Yanis Varoufakis fala durante uma conferência de imprensa no Luxemburgo, 18 de junho de 2015. (Jasper Juinen/Bloomberg via Getty Images)
UMA ENTREVISTA COM
TRADUÇÃO: PEDRO PERUCCA
A nova série de Yanis Varoufakis explica como as elites usaram a crise financeira para aterrorizar as populações europeias até à submissão. Numa entrevista, ele explica à Jacobin porque é que o movimento anti-austeridade falhou e porque é que o centro converge com a extrema direita.

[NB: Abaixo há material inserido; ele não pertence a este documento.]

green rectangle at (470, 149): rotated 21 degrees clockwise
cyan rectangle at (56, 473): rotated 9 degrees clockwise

"A dívida é para o capitalismo o que o inferno é para o cristianismo: desagradável e essencial." Na sua nova série de documentários No Olho da Tempestade, Yanis Varoufakis explica como as elites usaram as próprias condições estruturais do capitalismo para aterrorizar as populações até à submissão e promover a sua contra-revolução. Para o antigo ministro das Finanças grego, a austeridade não foi uma resposta necessária à crise, mas um instrumento de “guerra de classes”, utilizado para redesenhar as economias na Europa e fora dela.

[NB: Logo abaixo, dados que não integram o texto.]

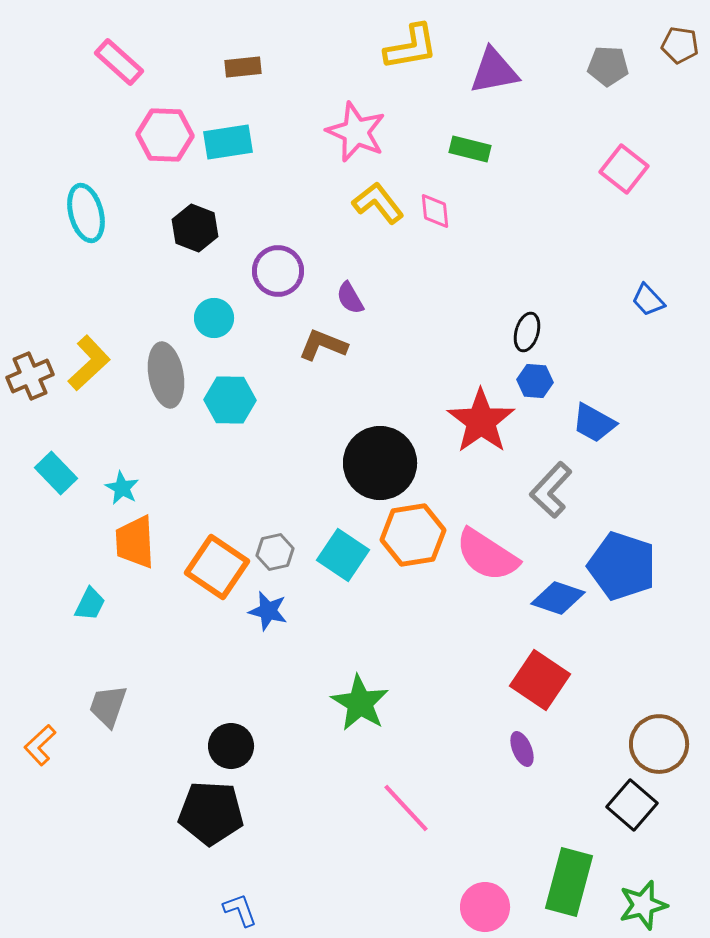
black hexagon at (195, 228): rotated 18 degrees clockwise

A nova série de Varoufakis narra a resistência contra este processo e a forma como os dogmas das suas instituições colocaram a União Europeia (UE) no seu atual rumo de direita. Numa entrevista para a nova edição impressa da revista Jacobin em alemão, David Broder falou com Varoufakis sobre o seu tempo como Ministro das Finanças, as razões pelas quais as recentes crises beneficiaram principalmente a extrema direita e o declínio da hegemonia ocidental a nível mundial.
D. B.No final de 2023, o The Economist nomeou a Grécia como a “economia do ano”. Nas eleições de Junho, a Nova Democracia obteve a maioria, um resultado amplamente atribuído a sinais de crescimento econômico. Entretanto, o principal partido da oposição, o Syriza, continua em declínio. Então as coisas não vão bem na Grécia?
E V
The Economist tem motivos para celebrar um milagre econômico. Se você é um homem do dinheiro ou um fundo abutre que compra empréstimos em dificuldades, a Grécia é o El Dorado.
Hoje existem 1,2 milhões de casas hipotecadas num país de dez milhões de habitantes. Digamos que uma casa foi comprada por US$ 250 mil antes da crise. Agora vale 200.000 euros. Ela tinha um empréstimo de 150.000 euros, dos quais 50.000 foram devolvidos. O credor hipotecário não pode devolver os outros 100.000 euros devido à crise, perda de rendimentos, etc. Depois, um fundo abutre registado em Delaware, com conta bancária nas Ilhas Caimão, compra o empréstimo por 5.000 euros. Mesmo que o vendam por apenas 100.000 euros, terão ganho 95.000 euros em 5.000. Duvido que exista algum lugar onde possam ser obtidas taxas de retorno mais elevadas. Isso está acontecendo em escala industrial.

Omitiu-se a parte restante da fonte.